More On Automated Java De-obfuscation | Breaking Eggs And Making Omelettes

I am not especially proficient in understanding software projects that were written in an excessively object-oriented manner, as languages like C++ and Java encourage a programmer to do. So I had trouble getting my head around the GPL’d source code for the Retroguard Java obfuscator, which I had hoped to subvert into a source code de-obfuscator. Fortunately, Doxygen proved invaluable for generating documentation and hierarchy diagrams that helped illustrate the program’s architecture (I think Javadoc can be used for the same purpose, but I find that Doxygen is easier to install). I think I see where I can hook in to get a basic de-obfuscator.

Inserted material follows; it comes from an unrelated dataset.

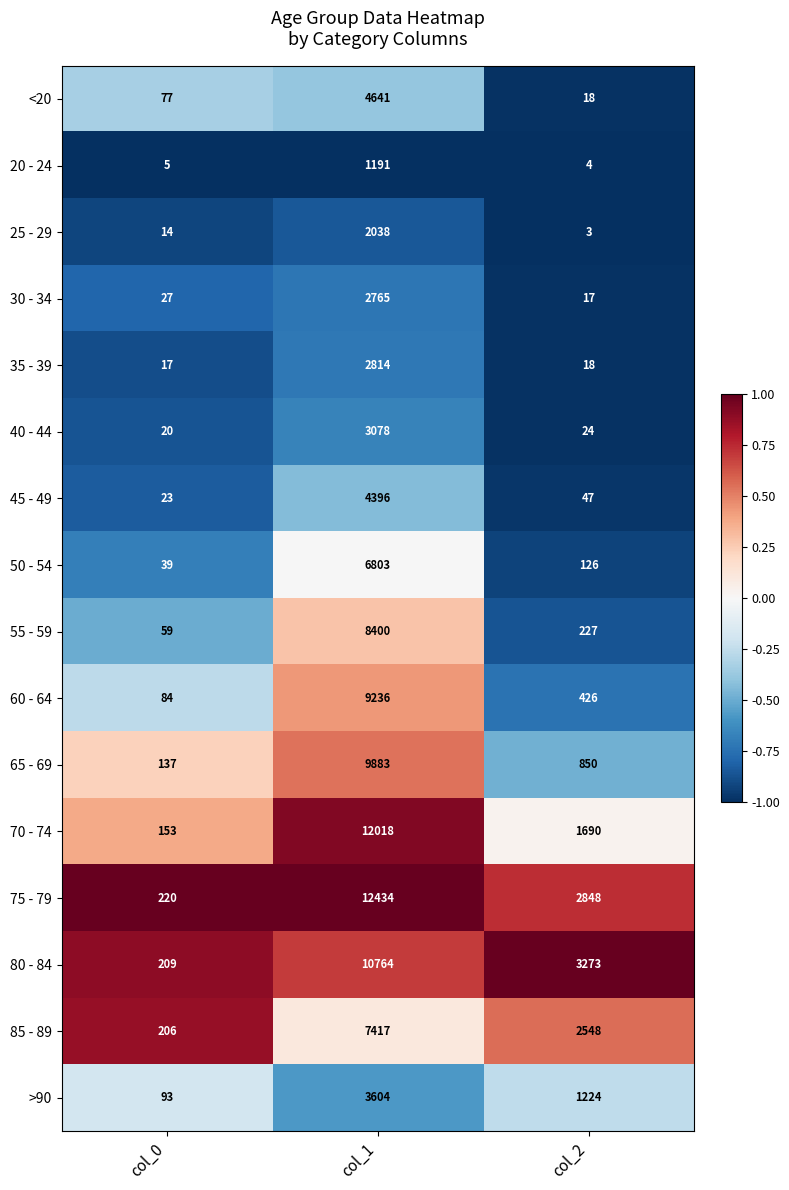

Between col_0 and col_2, which series saw the biggest shift?

80 - 84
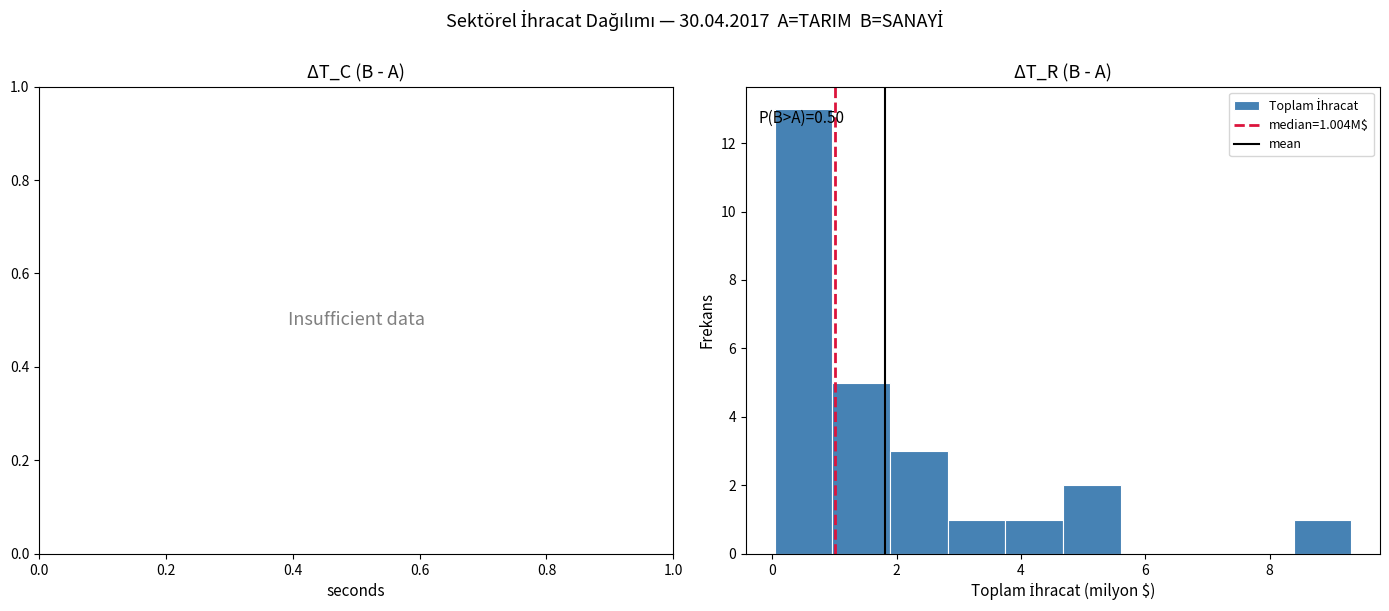

Over which range of the x-axis is the bar tallest?

0.0 to 1.0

Retroguard has an abstract NameMaker class that is inherited by KeywordNameMaker and OverloadNameMaker classes. These classes implement the getNextName() method which is responsible for coming up with names like _mthelse(), _mthif(), _mthcase(), and so on. It seems reasonable that, as a first pass, a new NameMaker class could be created that returns more descriptive names. I see that the code cares about method names vs. field names. This could also be thought of as verbs vs. nouns. Perhaps if there were two classes, one with a large dictionary of nouns and the other with verbs, these could output names that would make reverse engineering simpler, at least from a psychological standpoint.

It would still be desirable, ultimately, to modify the code to figure out variable types and prefix, e.g., integers with ‘i_’.